İkinci olarak burada, şu sonuç da çıkmaktadır ki, bu arkadaşların yanlış görüşlerinin ürünü olan bir çelişkidir. Sosyalizmin görevi burjuva kalıntılarını yok etmek ise, bu demektir ki, sosyalizm hala bir geçiş toplumudur. Tam komünizme varmak için ekonomik, toplumsal alandaki kalıntıları silmek ve burjuva ideolojisini yok etmek göreviyle, sosyalizmi, kendiliğinden bir geçiş toplumu biçiminde çiziyorlar. Böylece arkadaşların görüşlerinden “kapitalizmden komünizme geçmek için” iki geçiş aşamasına ihtiyaç vardır: birincisi, kapitalizmden sosyalizme geçiş, ki bunun görevi sınıfları ortadan kaldırmakmış; ikincisi, “sosyalizme geçiş” aşamasından tam komünizme geçiş noktası olarak sosyalizm, ki bunun görevi de “ekonomik toplumsal ve ideolojik” alandaki burjuva kalıntılarını kaldırmak imiş… Yoldaşlarımız gerçekten de gülünç duruma düşme pahasına da olsa, Marksizm-Leninizmin “eksiklerini” tamamlama “çabasındadırlar!” Ama biz, bunu yapacaklarına, Marksizme bağlı kalmalarını kendilerine önerdik. Marksizmde, kapitalizm ile komünizm arasında, sınıfları tamamen ortadan kaldıran ve bunlarla birlikte diğer bütün kalıntıları, gelenekleri, her türden eski alışkanlıkları, bunlardan doğan her türlü düşünceleri ortadan kaldıran ve proletarya diktatörlüğünün üst yapısına tekabül ettiği bir geçiş toplumu vardır. Marks’ın ‘Fransa’da Sınıf Mücadeleleri’nde söylediği sözleri yazımızın hemen başında aktardık. “Bu sosyalizm, genel olarak sınıf farklılıklarının ortadan kaldırılması sınıf farklılıklarının dayandıkları bütün üretim ilişkilerinin ortadan kaldırılması, bu üretim ilişkilerine uygun düşen bütün toplumsal bağıntıların ortadan kaldırılması, bu toplumsal bağıntılardan doğan bütün düşüncelerin alt-üst edilmesine varmak üzere devrimin sürekliliğinin ilanıdır, zorunlu bir geçiş noktası olarak proletaryanın sınıf diktatörlüğüdür. (Sf. 142) Bir kez daha aktarmak zorunda kaldığımız bu görüşlerde, sosyalizmin görevi, arkadaşların anlayışının tersine “genel olarak bütün sınıf farklılıklarını ortadan kaldırmak”tır. Ve bunlar “iki” geçiş aşaması şeklinde değil de, bir tek ve uzun, değişerek ve yenileşerek sürecek geçiş sürecinde olacak şeylerdir.
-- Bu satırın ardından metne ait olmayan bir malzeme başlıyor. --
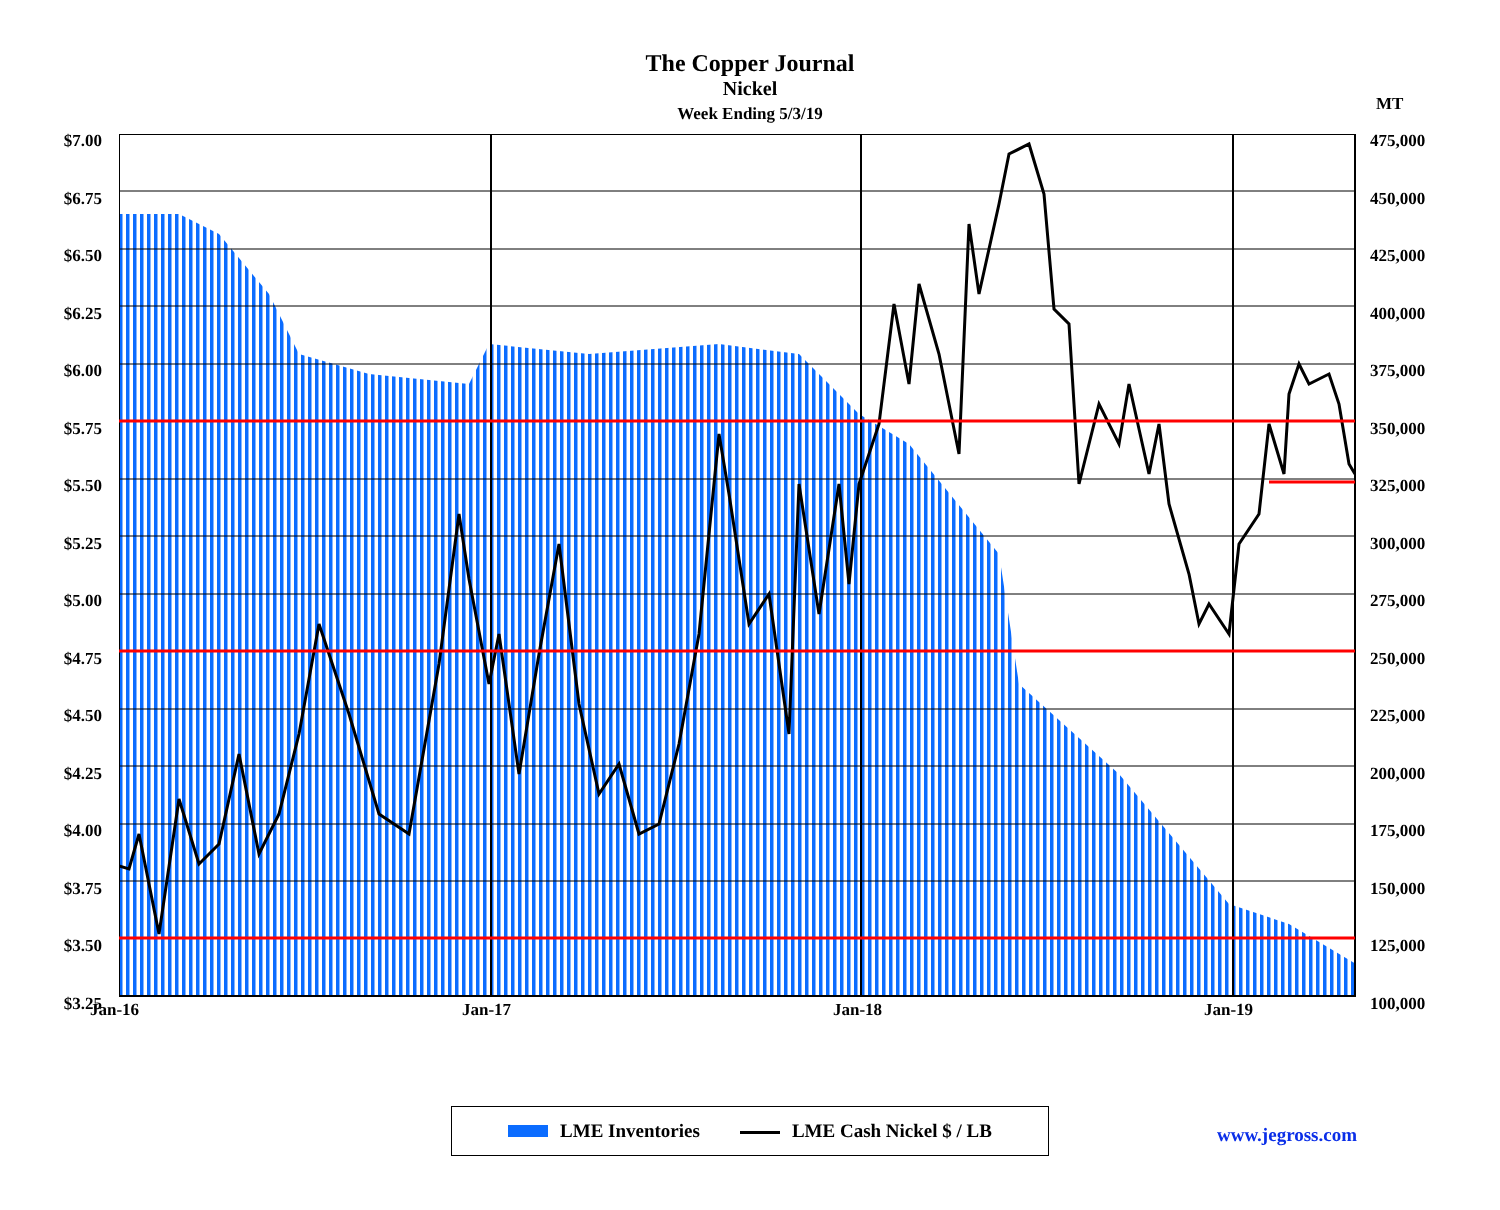The Copper Journal
Nickel
Week Ending 5/3/19
MT
$7.00
$6.75
$6.50
$6.25
$6.00
$5.75
$5.50
$5.25
$5.00
$4.75
$4.50
$4.25
$4.00
$3.75
$3.50
$3.25
475,000
450,000
425,000
400,000
375,000
350,000
325,000
300,000
275,000
250,000
225,000
200,000
175,000
150,000
125,000
100,000
Jan-16 Jan-17 Jan-18 Jan-19
LME Inventories LME Cash Nickel $ / LB
www.jegross.com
Yoldaşlarımızın sosyalizmde sınıfların kalktığına ilişkin sözlerine gelelim. Her şeyden önce sınıf nedir? Ve bu kavramla ne ifade edilmektedir? Bu konuda yoldaşlarımızın anlayışı üzerinde durmamız gerekecek.

Şöyle deniliyor:

“… sınıf kavramı üzerinde kısaca duralım. Lenin, sınıfları genel olarak ‘biri diğerinin emeğini mülk edinebilen insan grupları’ diye tanımlar… Bu tanım, sınıflı toplumlar genelinde doğrudur. Zaten toplumun uzlaşmaz çelişki içindeki sınıfları bölünmüşlüğünün temelinde yatan da bir kesimin diğerinin emeğini mülk edinebilmesidir.” (Sf. 21)

“Stalin, Sovyet toplumunun bağrında ‘artık uzlaşmaz sınıflar yoktur’ derken haklıydı; çünkü 1930’larda zengin köylülerin (kulakların) ve mülksüzleştirilmesiyle burjuvazi artık sınıf olarak yok edilmişti. (abç) Küçük köylü üretimin kollektifleştirilmesiyle her an, her saat burjuvaziyi doğuran küçük-burjuvazinin varlığına da son verilmiş ve böylece sosyalizme geçiş döneminin görevleri tamamlanmıştır.” (Sf. 16)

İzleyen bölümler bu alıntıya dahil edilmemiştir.